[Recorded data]
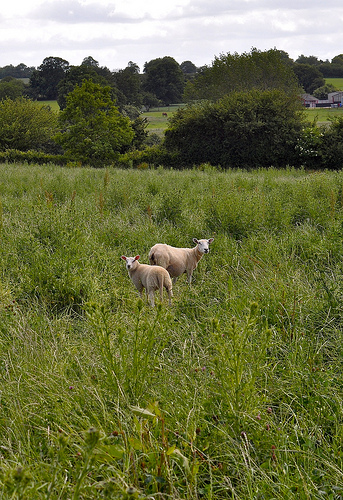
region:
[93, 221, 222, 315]
Sheep in a field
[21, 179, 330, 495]
Sheep in a grassy field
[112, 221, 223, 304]
Two sheep in a field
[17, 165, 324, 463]
Two sheep in a grassy field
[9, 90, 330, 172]
Trees near a grassy field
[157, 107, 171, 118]
A horse in a pasture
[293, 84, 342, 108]
A farm in the distance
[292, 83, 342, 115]
A barn in the distance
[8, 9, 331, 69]
Clouds above the trees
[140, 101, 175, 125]
A horse in a pasture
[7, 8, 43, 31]
white clouds in blue sky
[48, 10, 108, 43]
white clouds in blue sky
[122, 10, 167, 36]
white clouds in blue sky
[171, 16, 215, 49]
white clouds in blue sky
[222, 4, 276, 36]
white clouds in blue sky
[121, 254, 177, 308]
brown and white sheep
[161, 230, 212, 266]
brown and white sheep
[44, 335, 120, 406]
long green and brown grass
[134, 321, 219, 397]
long green and brown grass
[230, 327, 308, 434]
long green and brown grass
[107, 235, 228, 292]
two sheep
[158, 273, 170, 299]
the sheeps tail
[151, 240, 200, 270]
the sheep is light brown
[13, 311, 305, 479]
the grass is tall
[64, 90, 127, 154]
the tall green bushes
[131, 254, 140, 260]
ear of the sheep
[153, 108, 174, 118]
animal in the field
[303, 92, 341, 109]
a barn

## [WHAT THIS TASK INVOLVES]
Can you retype all of the records above word for word, leaving the pictures out of your answer?

## [THE SOLUTION]
region:
[93, 221, 222, 315]
Sheep in a field
[21, 179, 330, 495]
Sheep in a grassy field
[112, 221, 223, 304]
Two sheep in a field
[17, 165, 324, 463]
Two sheep in a grassy field
[9, 90, 330, 172]
Trees near a grassy field
[157, 107, 171, 118]
A horse in a pasture
[293, 84, 342, 108]
A farm in the distance
[292, 83, 342, 115]
A barn in the distance
[8, 9, 331, 69]
Clouds above the trees
[140, 101, 175, 125]
A horse in a pasture
[7, 8, 43, 31]
white clouds in blue sky
[48, 10, 108, 43]
white clouds in blue sky
[122, 10, 167, 36]
white clouds in blue sky
[171, 16, 215, 49]
white clouds in blue sky
[222, 4, 276, 36]
white clouds in blue sky
[121, 254, 177, 308]
brown and white sheep
[161, 230, 212, 266]
brown and white sheep
[44, 335, 120, 406]
long green and brown grass
[134, 321, 219, 397]
long green and brown grass
[230, 327, 308, 434]
long green and brown grass
[107, 235, 228, 292]
two sheep
[158, 273, 170, 299]
the sheeps tail
[151, 240, 200, 270]
the sheep is light brown
[13, 311, 305, 479]
the grass is tall
[64, 90, 127, 154]
the tall green bushes
[131, 254, 140, 260]
ear of the sheep
[153, 108, 174, 118]
animal in the field
[303, 92, 341, 109]
a barn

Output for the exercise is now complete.